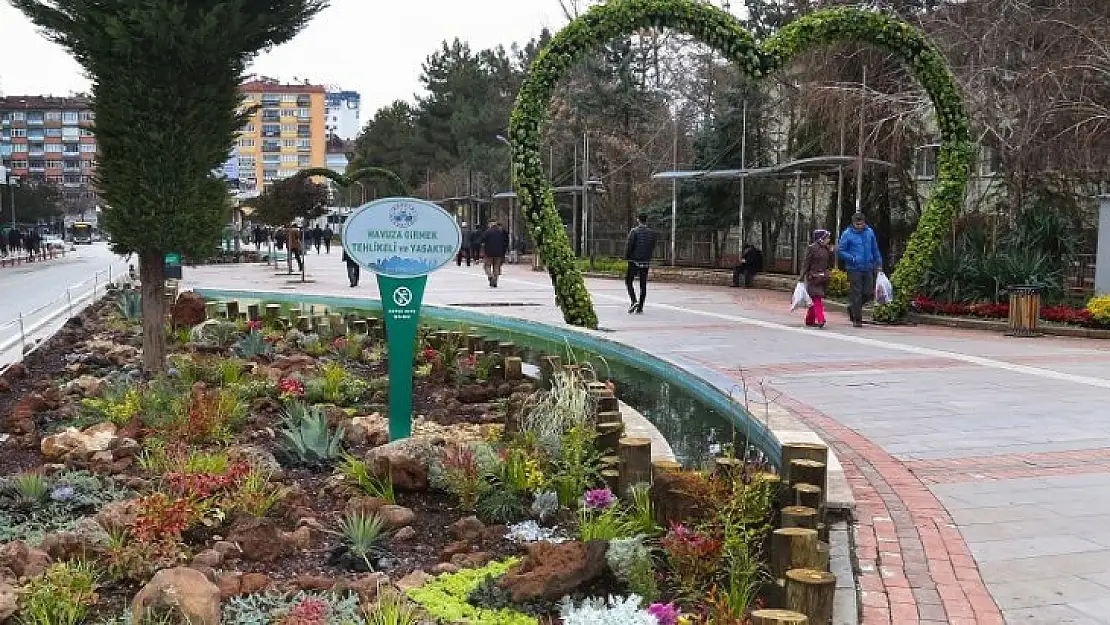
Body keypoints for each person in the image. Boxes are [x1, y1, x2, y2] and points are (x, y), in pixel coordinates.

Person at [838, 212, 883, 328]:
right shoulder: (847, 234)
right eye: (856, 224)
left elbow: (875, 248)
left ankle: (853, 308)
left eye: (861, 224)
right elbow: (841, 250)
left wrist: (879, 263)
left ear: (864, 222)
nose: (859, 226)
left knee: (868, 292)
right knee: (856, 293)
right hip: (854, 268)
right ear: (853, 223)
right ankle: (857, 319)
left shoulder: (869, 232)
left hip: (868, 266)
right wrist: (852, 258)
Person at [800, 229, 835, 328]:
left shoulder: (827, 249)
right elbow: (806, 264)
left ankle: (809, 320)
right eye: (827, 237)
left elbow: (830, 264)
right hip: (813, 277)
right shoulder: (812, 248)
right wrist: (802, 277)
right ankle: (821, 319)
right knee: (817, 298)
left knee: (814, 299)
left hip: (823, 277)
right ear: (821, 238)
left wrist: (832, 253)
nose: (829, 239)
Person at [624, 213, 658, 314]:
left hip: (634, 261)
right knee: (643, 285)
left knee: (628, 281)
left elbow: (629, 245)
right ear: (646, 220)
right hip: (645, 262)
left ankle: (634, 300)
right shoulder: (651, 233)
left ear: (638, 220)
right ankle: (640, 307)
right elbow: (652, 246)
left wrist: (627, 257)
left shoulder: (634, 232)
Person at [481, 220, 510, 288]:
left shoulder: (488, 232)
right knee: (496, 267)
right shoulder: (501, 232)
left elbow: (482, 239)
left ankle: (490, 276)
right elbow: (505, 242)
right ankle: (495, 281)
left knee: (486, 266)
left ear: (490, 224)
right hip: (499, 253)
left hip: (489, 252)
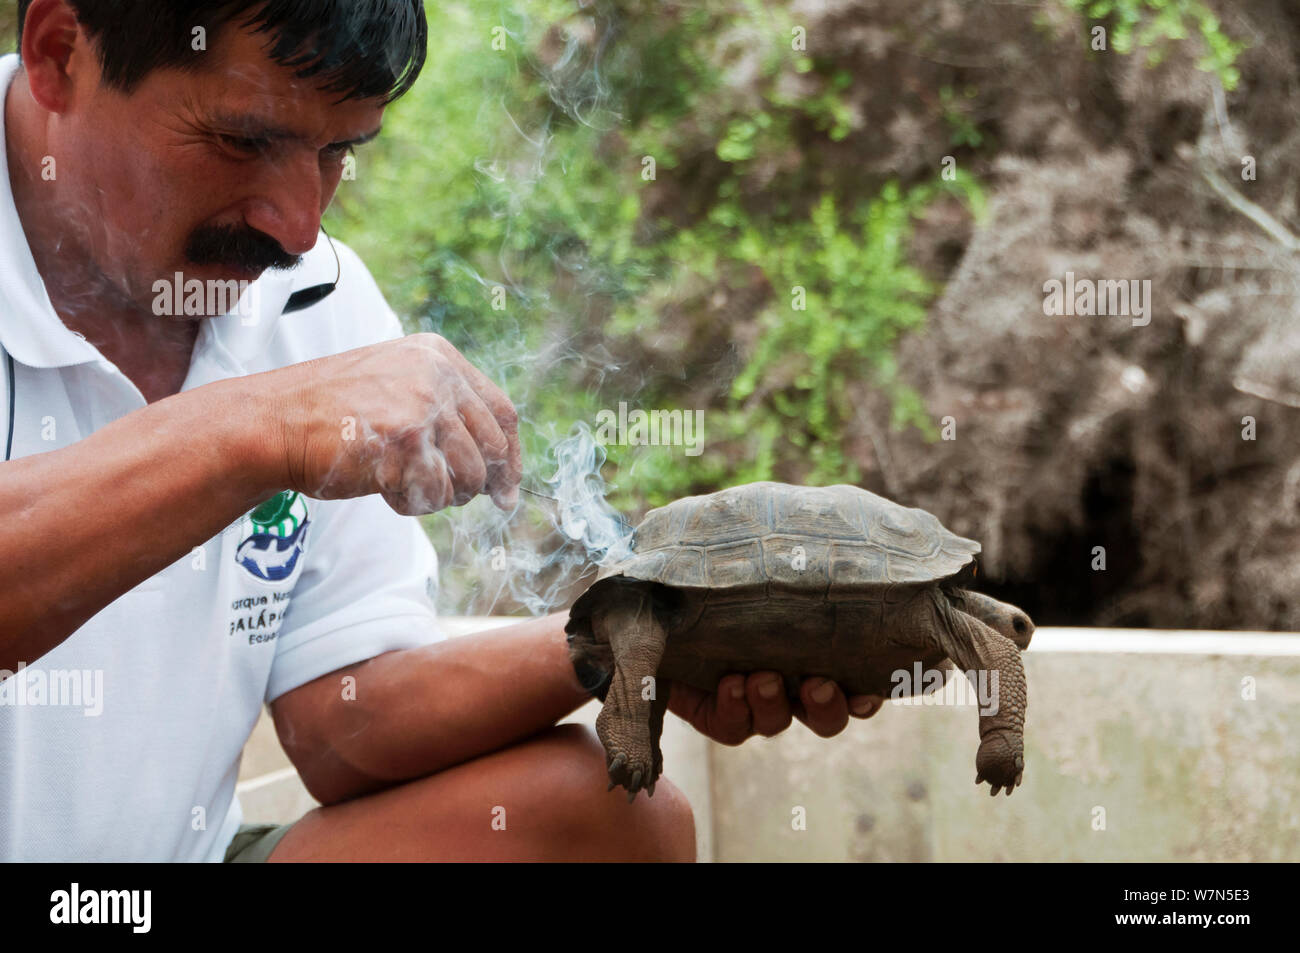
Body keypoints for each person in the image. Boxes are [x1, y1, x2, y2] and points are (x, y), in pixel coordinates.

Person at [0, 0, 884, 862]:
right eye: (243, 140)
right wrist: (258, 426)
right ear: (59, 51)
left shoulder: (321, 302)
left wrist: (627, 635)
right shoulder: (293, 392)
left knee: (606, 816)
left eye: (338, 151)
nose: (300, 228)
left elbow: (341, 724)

□ □ □ □ □ □ □

Quote the data above from the line containing "right knee: (643, 285)" to the line containing "left hip: (489, 252)", inclusive, and stop.

right knee: (643, 285)
left knee: (628, 281)
left elbow: (629, 245)
right ear: (646, 220)
right hip: (645, 262)
left ankle: (634, 300)
right shoulder: (651, 233)
left ear: (638, 220)
right ankle: (640, 307)
right elbow: (652, 246)
left wrist: (627, 257)
left shoulder: (634, 232)
Person at [481, 220, 510, 288]:
left shoulder: (488, 232)
right knee: (496, 267)
right shoulder: (501, 232)
left elbow: (482, 239)
left ankle: (490, 276)
right elbow: (505, 242)
right ankle: (495, 281)
left knee: (486, 266)
left ear: (490, 224)
right hip: (499, 253)
left hip: (489, 252)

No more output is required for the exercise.